Meski pemerintah telah menerapkan penggunaan kode batang (barcode) MyPertamina untuk memastikan distribusi BBM bersubsidi tepat sasaran, sejumlah modus baru tetap bermunculan.
Pantauan di lapangan, Senin 6 Januari 2025, menunjukkan, barcode yang seharusnya digunakan untuk satu konsumen setiap kali pengisian, justru digunakan berulang kali.
Dugaan kuat menyebutkan, aksi ini melibatkan kerja sama antara oknum petugas SPBU dan pengecer.
Mereka memanfaatkan kendaraan modifikasi, seperti motor dengan tangki rakitan berkapasitas 25-30 liter, serta mobil yang mengisi BBM bersubsidi secara berulang kali.
BBM yang didapat kemudian dijual kembali dengan harga eceran yang jauh lebih tinggi, berkisar antara Rp 12.000 hingga Rp 14.000 per liter.
Modus ini tidak hanya melanggar aturan, tetapi juga mencederai tujuan utama subsidi, yakni membantu masyarakat yang benar-benar membutuhkan.
Selain itu, para pengecer sempat dikenakan biaya tambahan atau fee sebesar Rp 10.000 hingga Rp 15.000 per galon oleh oknum petugas SPBU.
Sementara, pengendara yang datang mengisi BBM subsidi pertalite yang digunakan untuk keseharian tanpa menggunakan barcode justru dibatasi hanya bisa mengisi Rp 100.000 per kendaraan roda empat.
Hal ini menimbulkan kecaman dari warga yang merasa dirugikan.
“Penyelewengan seperti ini jelas merugikan masyarakat.
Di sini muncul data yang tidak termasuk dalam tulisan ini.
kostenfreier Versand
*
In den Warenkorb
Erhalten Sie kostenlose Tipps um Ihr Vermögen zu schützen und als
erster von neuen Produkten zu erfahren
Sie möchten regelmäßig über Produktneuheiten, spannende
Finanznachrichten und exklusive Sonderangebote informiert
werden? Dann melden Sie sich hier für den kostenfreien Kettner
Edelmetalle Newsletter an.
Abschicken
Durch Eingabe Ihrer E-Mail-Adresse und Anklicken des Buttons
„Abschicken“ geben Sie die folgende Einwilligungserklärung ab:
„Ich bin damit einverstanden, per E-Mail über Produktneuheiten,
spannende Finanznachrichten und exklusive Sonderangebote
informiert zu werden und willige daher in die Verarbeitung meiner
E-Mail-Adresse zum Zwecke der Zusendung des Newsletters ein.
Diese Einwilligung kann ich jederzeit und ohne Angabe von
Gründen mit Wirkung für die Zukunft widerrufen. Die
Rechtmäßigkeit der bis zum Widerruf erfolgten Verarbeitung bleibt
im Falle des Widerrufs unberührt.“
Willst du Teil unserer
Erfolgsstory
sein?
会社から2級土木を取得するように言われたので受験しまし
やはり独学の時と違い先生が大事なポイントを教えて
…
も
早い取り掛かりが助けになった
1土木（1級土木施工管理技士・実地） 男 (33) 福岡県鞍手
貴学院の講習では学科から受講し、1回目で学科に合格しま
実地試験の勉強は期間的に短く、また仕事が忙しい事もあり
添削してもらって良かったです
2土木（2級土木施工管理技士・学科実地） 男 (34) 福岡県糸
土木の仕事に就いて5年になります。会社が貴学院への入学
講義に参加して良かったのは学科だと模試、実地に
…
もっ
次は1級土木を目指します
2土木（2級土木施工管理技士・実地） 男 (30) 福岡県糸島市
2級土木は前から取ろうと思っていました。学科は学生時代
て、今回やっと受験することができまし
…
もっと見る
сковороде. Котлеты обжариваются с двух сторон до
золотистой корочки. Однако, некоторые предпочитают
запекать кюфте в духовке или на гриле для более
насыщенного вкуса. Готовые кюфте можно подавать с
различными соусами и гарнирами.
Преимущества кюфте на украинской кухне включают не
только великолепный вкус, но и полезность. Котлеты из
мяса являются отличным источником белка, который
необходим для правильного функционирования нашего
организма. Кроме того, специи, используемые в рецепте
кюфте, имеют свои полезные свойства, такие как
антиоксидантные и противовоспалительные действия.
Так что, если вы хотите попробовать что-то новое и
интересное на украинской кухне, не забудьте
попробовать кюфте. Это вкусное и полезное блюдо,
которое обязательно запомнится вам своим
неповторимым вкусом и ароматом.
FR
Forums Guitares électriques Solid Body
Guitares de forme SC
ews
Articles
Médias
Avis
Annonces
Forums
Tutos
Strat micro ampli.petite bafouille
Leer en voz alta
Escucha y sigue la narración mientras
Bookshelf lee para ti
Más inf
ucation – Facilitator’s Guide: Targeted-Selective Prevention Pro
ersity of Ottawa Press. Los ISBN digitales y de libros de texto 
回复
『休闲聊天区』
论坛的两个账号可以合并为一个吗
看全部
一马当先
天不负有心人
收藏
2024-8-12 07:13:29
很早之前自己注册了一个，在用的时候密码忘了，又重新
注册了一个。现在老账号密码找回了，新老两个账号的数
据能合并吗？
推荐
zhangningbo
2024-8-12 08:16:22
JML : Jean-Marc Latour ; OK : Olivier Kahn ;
Kami berharap pihak kepolisian, khususnya Polres Boltim, segera mengambil langkah tegas untuk menindak oknum yang terlibat,” ujar seorang warga yang enggan disebutkan namanya.
Langkah pemerintah dengan barcode MyPertamina bertujuan mencatat transaksi secara transparan dan membantu memonitor distribusi subsidi BBM.
Namun, fakta di lapangan menunjukkan adanya celah dalam implementasi sistem ini.
Warga pun mendesak pihak kepolisian dan instansi terkait untuk segera melakukan investigasi mendalam serta memberikan sanksi kepada para pelaku, baik petugas SPBU maupun pengecer yang terlibat.